- _ENTRIES SUPPLIED_
* * * * * * * * *

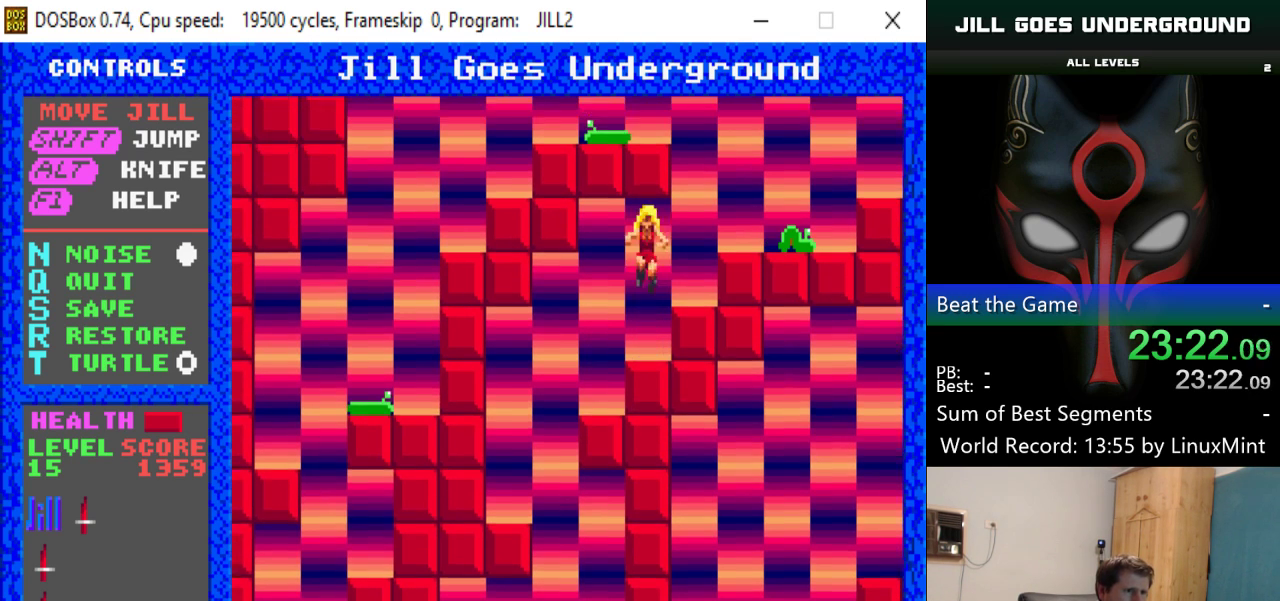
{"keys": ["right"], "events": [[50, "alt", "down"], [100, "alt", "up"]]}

* * * * * * * * *

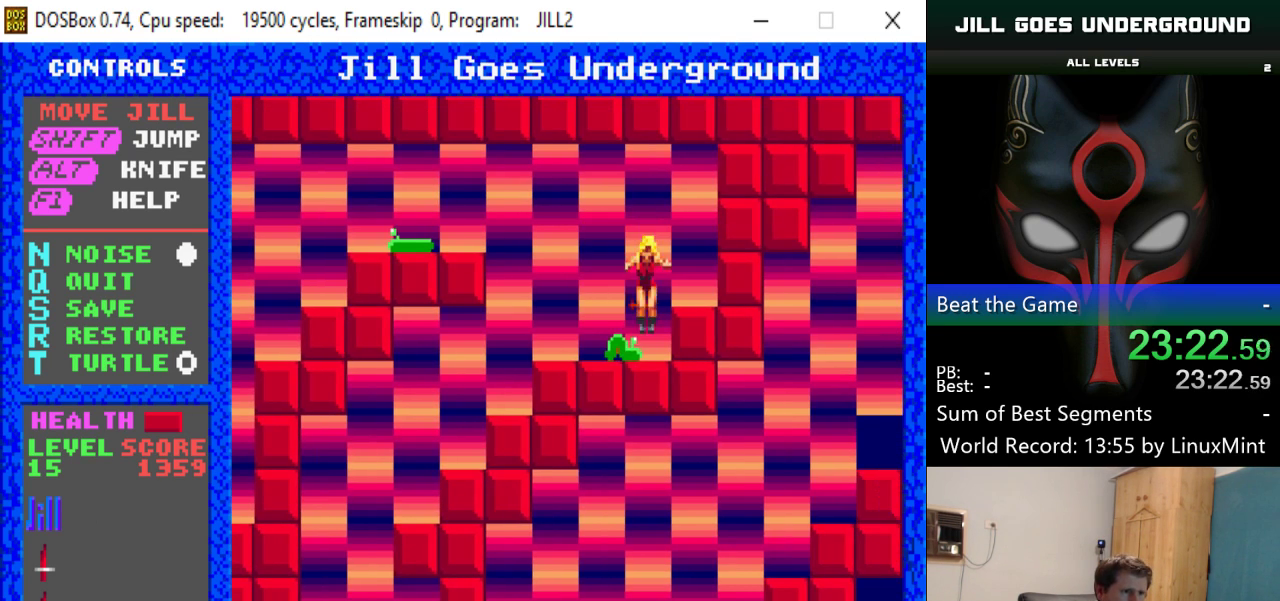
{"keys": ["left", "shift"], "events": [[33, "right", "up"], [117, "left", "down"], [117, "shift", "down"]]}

* * * * * * * * *

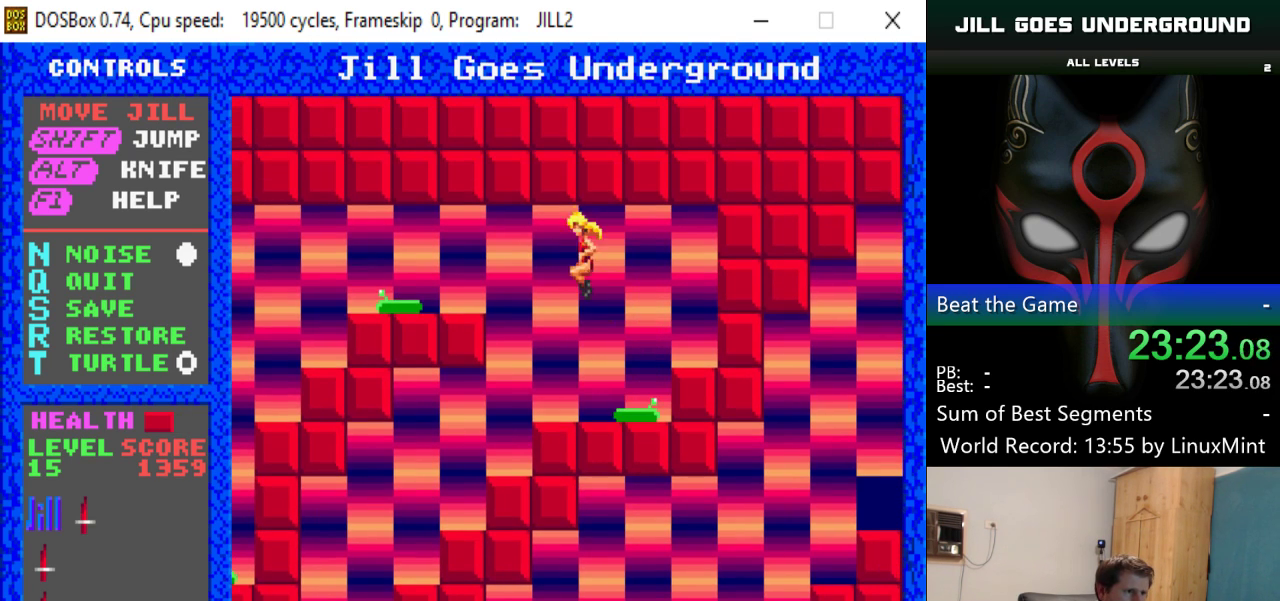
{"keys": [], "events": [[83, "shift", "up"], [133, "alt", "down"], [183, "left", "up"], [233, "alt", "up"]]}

* * * * * * * * *

Find and copy each line in the material above where the string "right" occurs.

- _SOLUTION BELOW_
{"keys": ["right"], "events": [[50, "alt", "down"], [100, "alt", "up"]]}
{"keys": ["left", "shift"], "events": [[33, "right", "up"], [117, "left", "down"], [117, "shift", "down"]]}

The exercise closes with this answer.